Naturally, the secret police conducted a 24-hour watch on both men. This would lead them to assess in their reports that Wyszynski was of little help to them. Instead his known anti-Communist views and with a chip on his shoulder over his menial family background as well as his “shallow, emotional and devotional Catholicism”, would be of no use to them or their Russian masters in Moscow. (Many of these sensitive files would soon afterwards be sold on to other intelligence agencies. Much of it concerning information on both men.

Wojtyla, on the other hand, was an intellectual with leftist credentials, i.e. in the Krakow chemical factory and ties to youth groups. And yes they could work with him and he with them, it is claimed in the documents.

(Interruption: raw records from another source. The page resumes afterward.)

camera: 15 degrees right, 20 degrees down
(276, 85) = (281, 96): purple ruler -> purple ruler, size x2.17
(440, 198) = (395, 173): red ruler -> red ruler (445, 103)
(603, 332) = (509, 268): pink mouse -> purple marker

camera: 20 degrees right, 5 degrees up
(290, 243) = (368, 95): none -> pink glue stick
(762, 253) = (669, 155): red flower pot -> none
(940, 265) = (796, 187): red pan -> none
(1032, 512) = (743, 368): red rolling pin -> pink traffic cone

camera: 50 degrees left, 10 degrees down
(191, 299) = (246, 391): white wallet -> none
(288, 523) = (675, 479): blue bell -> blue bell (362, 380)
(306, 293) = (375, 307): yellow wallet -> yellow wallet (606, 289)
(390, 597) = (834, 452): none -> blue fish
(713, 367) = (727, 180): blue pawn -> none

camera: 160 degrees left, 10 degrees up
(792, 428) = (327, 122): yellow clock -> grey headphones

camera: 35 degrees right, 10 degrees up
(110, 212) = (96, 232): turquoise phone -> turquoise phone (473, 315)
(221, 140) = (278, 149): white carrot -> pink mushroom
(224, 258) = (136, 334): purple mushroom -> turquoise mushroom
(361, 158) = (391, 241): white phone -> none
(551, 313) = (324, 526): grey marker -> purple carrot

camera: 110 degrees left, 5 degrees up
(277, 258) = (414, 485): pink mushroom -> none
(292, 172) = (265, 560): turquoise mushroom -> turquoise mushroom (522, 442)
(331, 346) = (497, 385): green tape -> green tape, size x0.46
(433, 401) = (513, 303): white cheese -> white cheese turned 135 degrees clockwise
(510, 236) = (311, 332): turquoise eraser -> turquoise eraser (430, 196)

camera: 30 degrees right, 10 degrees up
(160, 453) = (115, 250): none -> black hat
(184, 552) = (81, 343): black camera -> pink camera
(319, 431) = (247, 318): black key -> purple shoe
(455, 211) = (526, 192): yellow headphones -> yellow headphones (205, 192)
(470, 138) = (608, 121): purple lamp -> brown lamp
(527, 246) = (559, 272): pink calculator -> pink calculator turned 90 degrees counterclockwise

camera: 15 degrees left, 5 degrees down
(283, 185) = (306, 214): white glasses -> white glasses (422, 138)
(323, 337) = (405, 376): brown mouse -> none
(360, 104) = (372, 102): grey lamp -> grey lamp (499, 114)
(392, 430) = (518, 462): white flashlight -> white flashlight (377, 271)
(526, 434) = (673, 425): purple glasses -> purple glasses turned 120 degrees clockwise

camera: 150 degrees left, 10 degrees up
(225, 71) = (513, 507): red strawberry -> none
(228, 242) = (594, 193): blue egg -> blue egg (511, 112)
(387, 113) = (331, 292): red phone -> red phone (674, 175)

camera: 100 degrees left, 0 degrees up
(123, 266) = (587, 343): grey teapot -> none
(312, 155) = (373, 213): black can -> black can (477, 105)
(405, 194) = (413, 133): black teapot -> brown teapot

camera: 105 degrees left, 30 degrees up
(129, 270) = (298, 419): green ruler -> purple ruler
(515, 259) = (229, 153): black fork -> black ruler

Meanwhile in Rome, after the death of Paul VI, the astute Cardinal Koenig remarked to the London Times correspondent, that the time had come perhaps for a non-Italian to occupy the papal throne. If Wyszynski suspected he might be Koenig’s natural preference to become the first Polish Pope, he was soon disappointed and I suspect annoyed when Wojtyla, on Oct 16th 1978, won the nomination for Pope. And there he would remain in Rome until his death in 2005.

Wyszynski would remain in Poland until his death in 1981.

Today on e-bay you can purchase if you so wish a gold medal of the man for $35.

Wyszynski also has the fame of having the distinguished British Actor Christopher Lee, C.B.E portray him in a 2005 movie!

Today he lies in the crypt of his church. He was succeeded by Cardinal Glemp.

He may not have made Pope but a gold medal struck in your honour-an English actor of the realm to playing your life…and last but not least, a delicate flower named after you. Not bad if you are judged by the world.

(Here today, gone tomorrow)

But more important I have to ask: was he saved and born again. Now that’s the question? (John 3:3-7.)